TASK TO COMPLETE —
Using the records below, transcribe word for word the stretch from the line that contains "middle dip: (720, 828)" through the line that contains "ring tip: (1183, 710)", both end lines included, and nothing else.

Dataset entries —
※

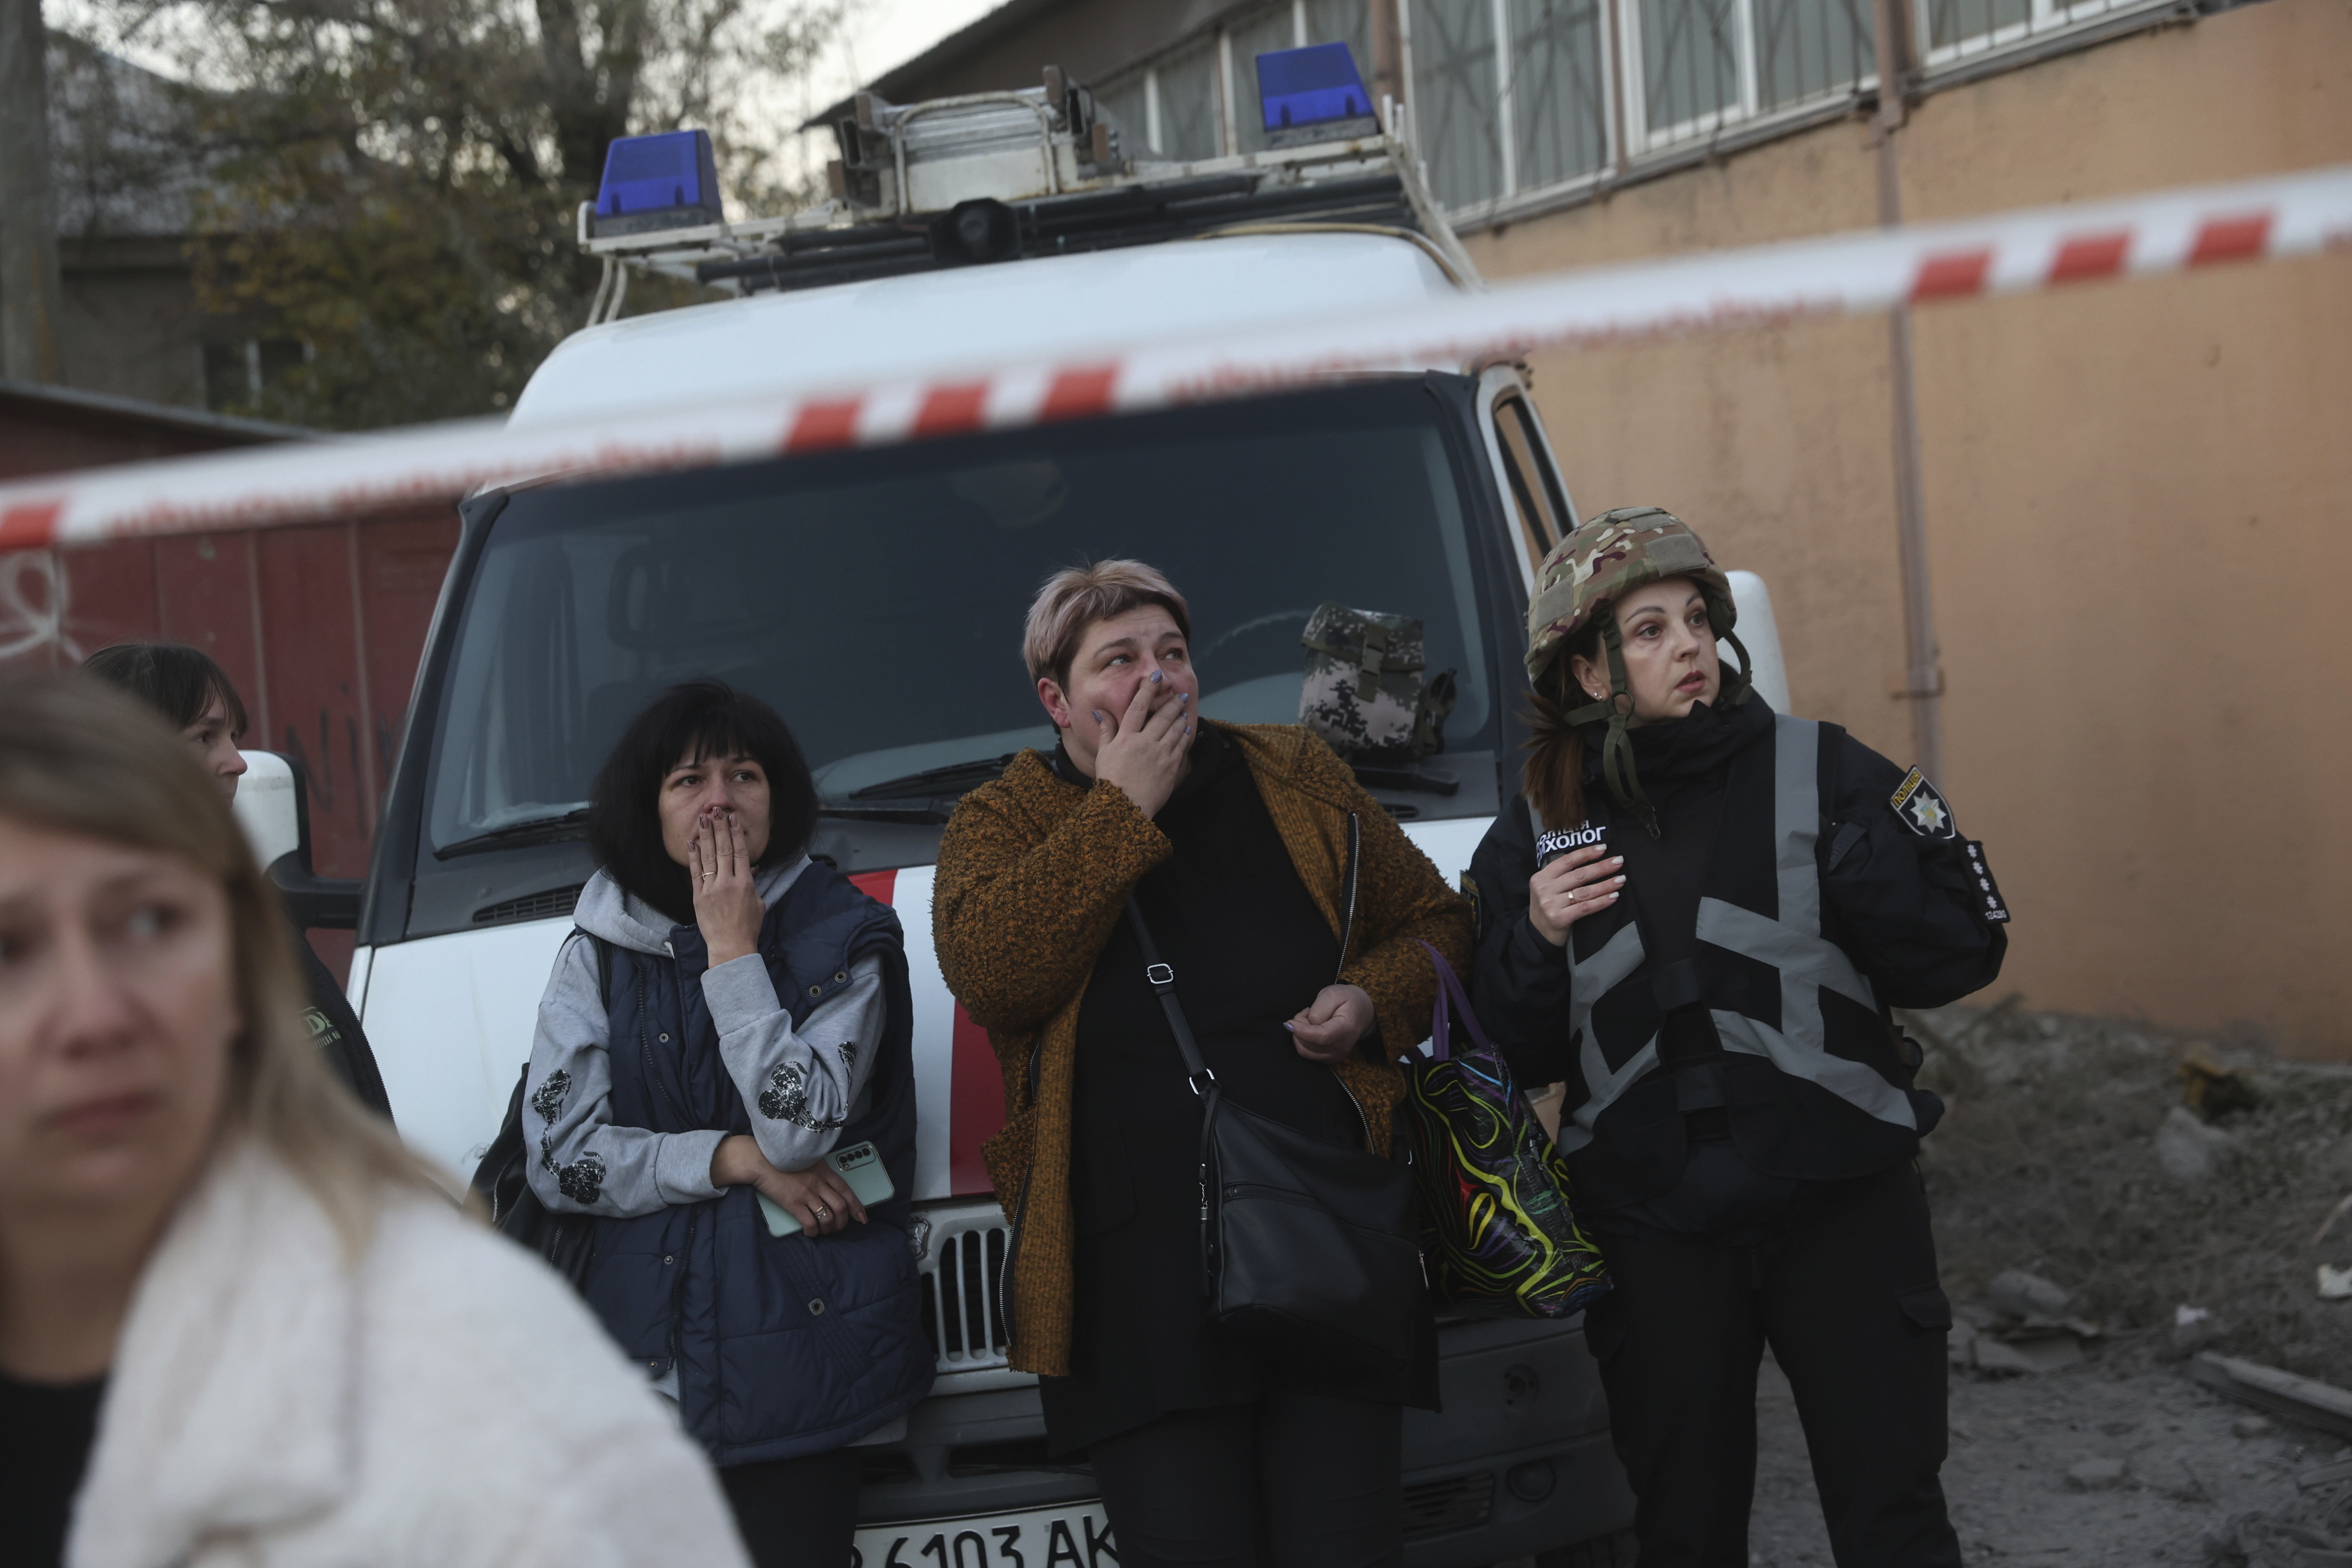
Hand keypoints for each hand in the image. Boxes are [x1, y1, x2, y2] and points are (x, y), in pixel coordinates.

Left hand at [690, 807, 763, 965]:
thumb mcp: (758, 904)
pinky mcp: (698, 897)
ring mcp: (711, 889)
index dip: (736, 833)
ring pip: (708, 857)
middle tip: (717, 811)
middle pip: (724, 849)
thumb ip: (754, 884)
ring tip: (704, 819)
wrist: (730, 947)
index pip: (741, 852)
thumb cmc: (748, 927)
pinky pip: (695, 873)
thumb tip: (752, 868)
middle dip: (720, 828)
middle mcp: (728, 883)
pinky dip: (693, 857)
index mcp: (745, 884)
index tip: (733, 819)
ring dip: (706, 836)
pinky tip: (692, 842)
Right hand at [710, 1134, 864, 1236]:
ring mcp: (807, 1193)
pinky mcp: (793, 1203)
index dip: (857, 1206)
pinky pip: (810, 1223)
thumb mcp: (807, 1160)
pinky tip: (811, 1232)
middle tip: (839, 1228)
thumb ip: (820, 1172)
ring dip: (829, 1229)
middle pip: (841, 1207)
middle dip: (843, 1222)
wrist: (760, 1160)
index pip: (846, 1190)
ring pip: (828, 1217)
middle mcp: (818, 1183)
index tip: (862, 1217)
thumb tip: (828, 1186)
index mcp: (824, 1171)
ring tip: (824, 1231)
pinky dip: (813, 1231)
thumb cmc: (782, 1160)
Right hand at [1092, 669, 1193, 818]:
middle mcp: (1144, 743)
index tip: (1155, 676)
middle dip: (1173, 702)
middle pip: (1162, 715)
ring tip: (1183, 710)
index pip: (1138, 707)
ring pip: (1175, 729)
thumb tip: (1099, 712)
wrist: (1124, 808)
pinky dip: (1185, 735)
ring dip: (1180, 717)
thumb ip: (1106, 731)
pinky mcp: (1171, 767)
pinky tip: (1186, 730)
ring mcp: (1160, 754)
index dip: (1147, 689)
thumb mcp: (1103, 754)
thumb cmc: (1111, 781)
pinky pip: (1181, 746)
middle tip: (1180, 694)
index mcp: (1126, 738)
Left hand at [1287, 983, 1374, 1063]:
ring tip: (1310, 1019)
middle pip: (1309, 1044)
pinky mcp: (1329, 1059)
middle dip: (1300, 1026)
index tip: (1290, 1023)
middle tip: (1307, 1011)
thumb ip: (1320, 1008)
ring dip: (1300, 1034)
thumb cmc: (1347, 1000)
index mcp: (1346, 1029)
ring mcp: (1336, 1055)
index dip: (1303, 1031)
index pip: (1322, 1037)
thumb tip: (1309, 1023)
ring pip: (1305, 1050)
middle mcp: (1342, 1047)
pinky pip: (1307, 1053)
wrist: (1360, 1011)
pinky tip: (1311, 1029)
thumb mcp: (1333, 994)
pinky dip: (1303, 1040)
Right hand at [1527, 845, 1623, 946]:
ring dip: (1605, 884)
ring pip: (1584, 891)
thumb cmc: (1548, 907)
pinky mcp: (1559, 918)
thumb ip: (1562, 875)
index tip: (1603, 848)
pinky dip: (1601, 902)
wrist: (1538, 934)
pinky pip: (1585, 907)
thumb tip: (1593, 861)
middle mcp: (1544, 888)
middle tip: (1618, 862)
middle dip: (1601, 867)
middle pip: (1579, 875)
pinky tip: (1613, 897)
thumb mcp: (1548, 888)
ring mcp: (1551, 904)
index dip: (1586, 853)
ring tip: (1620, 879)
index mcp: (1541, 877)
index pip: (1567, 861)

※

SOLUTION BELOW —
middle dip: (720, 828)
middle mcp: (728, 883)
pinky dip: (693, 857)
index mcp: (745, 884)
index tip: (733, 819)
ring dip: (706, 836)
pinky tip: (692, 842)
Right hand at [710, 1134, 864, 1236]:
ring mcp: (807, 1193)
pinky mcp: (793, 1203)
index dip: (857, 1206)
pinky pip: (810, 1223)
thumb mcp: (807, 1160)
pinky tip: (811, 1232)
middle tip: (839, 1228)
thumb ip: (820, 1172)
ring dip: (829, 1229)
middle pip: (841, 1207)
middle dip: (843, 1222)
wrist: (760, 1160)
index pip: (846, 1190)
ring pip: (828, 1217)
middle mcp: (818, 1183)
index tip: (862, 1217)
thumb tip: (828, 1186)
index mcp: (824, 1171)
ring tip: (824, 1231)
pinky dip: (813, 1231)
thumb cmc: (782, 1160)
Right hand at [1092, 669, 1193, 818]:
middle mcp: (1144, 743)
index tip: (1155, 676)
middle dip: (1173, 702)
middle pip: (1162, 715)
ring tip: (1183, 710)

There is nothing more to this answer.